Upon seeing the message, the poll worker said they notified their supervisor because they were concerned about wiping the machines.
“I am seeing lots of notices from lawyers about possibly impounding the machines,” the poll worker wrote, according to the affidavit. “Lawyers are now saying that the machines should be confiscated immediately before this happens to protect forensic data. They are saying those machines need to be impounded ASAP. Yikes. Maybe I’m being overly paranoid but let’s be sure this is what we’re supposed to be doing.”

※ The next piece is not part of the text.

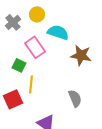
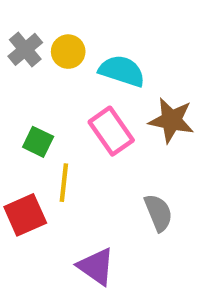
yellow circle: (37, 14) -> (68, 52), moved
pink rectangle: (35, 47) -> (111, 131), moved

The supervisor responded: “It’s what we are supposed to do. It will take a court order to stop this process—so I guess we need to keep watching the news. If we get a court order to stop, we will see it in our SOS information.”
When the poll worker asked if the reset will wipe the forensic info from the machines, the manager said that “Atlanta already did it.”
Lin Wood, an attorney associated with the Trump campaign, said on Twitter: “Sidney Powell & I won, then lost, but ended up winning. We will never give up the pursuit of TRUTH to achieve justice.”
Ivan Pentchoukov contributed to this report.